→ ЗАДАНИЕ
Напишите продолжение приведенного ниже отрывка о лирике Маршака, начиная сразу после его последней строки.

====== ИСХОДНЫЙ ТЕКСТ

По вышеприведенным строчкам Багрицкого видно: противоречия века прошли через сердце поэта, он жил этими противоречиями, пусть даже порой не находя в себе сил их преодолеть. Маршак, если судить по его лирическим стихам, этих противоречий как бы вообще не заметил.

Ограничивало ли это диапазон его поэзии? Да, ограничивало. Но, обращаясь в дальнейшем к лирическим стихам Маршака, я не буду всякий раз особо оговаривать это обстоятельство, так как намереваюсь говорить не о том, чего этим стихам недостает, а о том, что в них есть, что в них важно для современного читателя. С тем и приступаю:

Как призрачно мое существованье!
А дальше что? А дальше - ничего...
Забудет тело имя и прозванье, -
Не существо, а только вещество.

Пусть будет так. Не жаль мне плоти тленной,
Хотя она седьмой десяток лет
Бессменно служит зеркалом вселенной,
Свидетелем, что существует свет.

Мне жаль моей любви, моих любимых.
Ваш краткий век, ушедшие друзья,
Исчезнет без следа в неисчислимых,
Несознанных веках небытия.

Вам все равно, - взойдет ли вновь светило,
Рождая жизнь бурливую вдали,
Иль наше солнце навсегда остыло
И жизни нет, и нет самой земли...

Все, что хотел выразить поэт, выражено здесь в пределах пушкинско-тютчевского словаря и синтаксиса. И однако же перед нами - не бледная копия с прекрасного, но хорошо известного оригинала. В стихотворении ощутимо дыхание живого чувства, и, невзирая на словарь и синтаксис, невзирая на несколько старомодную умиротворенность интонации, видно все-таки, что стихи принадлежат человеку нашего века. В них выражено мироощущение именно современного человека, для которого представления, связанные с принципами материалистической философии, стали привычными и единственно реальными, бытовыми предметами его душевного обихода. "Не существо, а только вещество...", "...исчезнет без следа в неисчислимых, несознанных веках небытия". Почти теми же самыми cловами думал об этом Левин у Толстого:

"В бесконечном времени, в бесконечности материи, в бесконечном пространстве выделяется пузырек-организм, и пузырек этот подержится и лопнет, и пузырек этот - я".

Но то, что казалось Левину злой и чудовищной неправдой, нуждающейся в немедленном опровержении, для лирического героя Маршака неопровержимо и непреложно. Это грустно, это трагично. Но трагедия не отменяет, не умаляет огромной ценности человеческого существования:

Здесь, на земле, вы прожили так мало,
Но в глубине открытых ваших глаз
Цвела земля, и небо расцветало,
И звездный мир сиял в зрачках у вас.

============
====== ДАННЫЕ

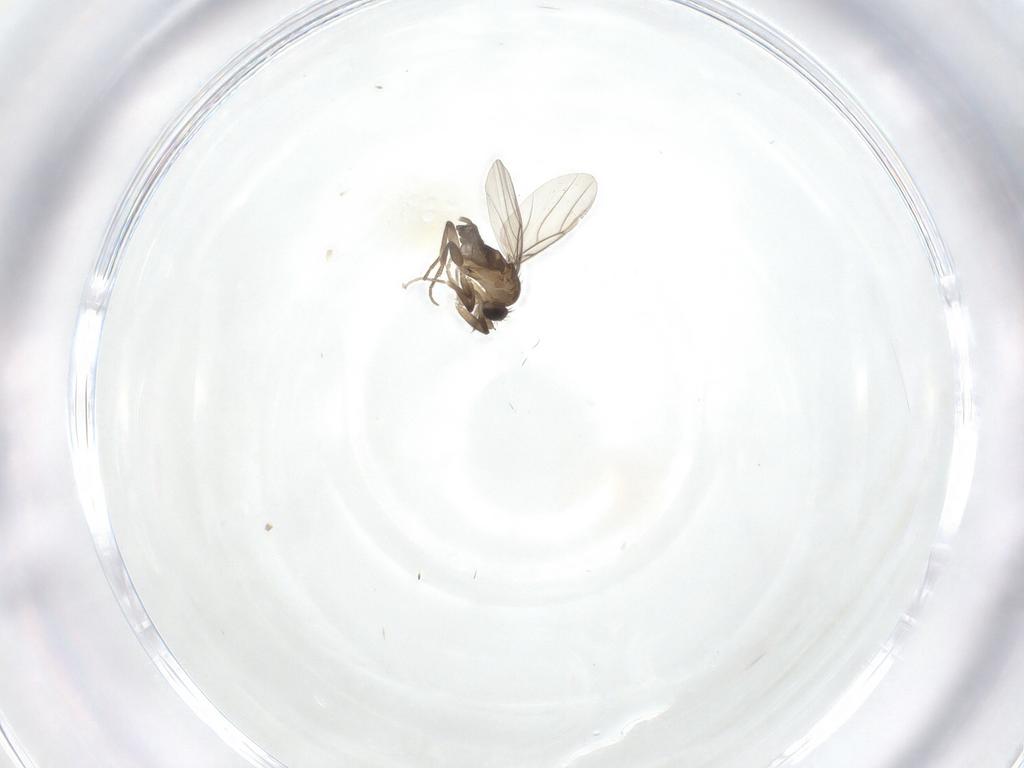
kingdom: Animalia
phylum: Arthropoda
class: Insecta
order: Diptera
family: Phoridae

============

→ ОТВЕТ
За краткий век страданий и усилий,
Тревог, печалей, радостей и дум
Вселенную вы сердцем отразили
И в музыку преобразили шум.

Лирическому герою Маршака довольно этой малости, чтобы ощущать свое краткое существование не бессмысленным, не бесцельным.

Люди пишут, а время стирает,
Все стирает, что может стереть.
Но скажи, - если слух умирает,
Разве должен и звук умереть?

Он становится глуше и тише,
Он смешаться готов с тишиной.
И не слухом, а сердцем я слышу
Этот смех, этот голос грудной.

Как я уже говорил, разные поэты оказались в разной степени чувствительны к той ломке стиховых форм, которой характеризуется русская поэзия начала нашего века. Но одно так или иначе коснулось всех: вторжение в стихию стиха нового синтаксиса, живых форм речи. Синтаксис старого русского стиха был скован границами строфы, чаще всего - четверостишия. Вот эта граница и оказалась нарушенной - ритмами Маяковского, длинным дыханием Пастернака, цветаевскими "переносами".

Маршак сохранил не только приверженность классическому стиху, но и эту границу. И синтаксическая, и логическая, и эмоциональная, и музыкальная фраза у него, как правило, замыкается рамками четверостишия. Четверостишие у Маршака даже в большом лирическом стихотворении обнаруживает тенденцию к самостоятельному существованию.

Не случайно Маршак создал новый жанр, в котором органически сочетаются лаконизм, чеканность, острота эпиграммы с энергией и душевным жаром подлинной лирики.

Этот новый жанр не явился на свет по прихоти капризного ума, одержимого жаждой оригинальности. Он был для Маршака не просто естествен, органичен, но, если угодно, неизбежен.

Лирический дар Маршака по самой сути своей эпиграмматичен.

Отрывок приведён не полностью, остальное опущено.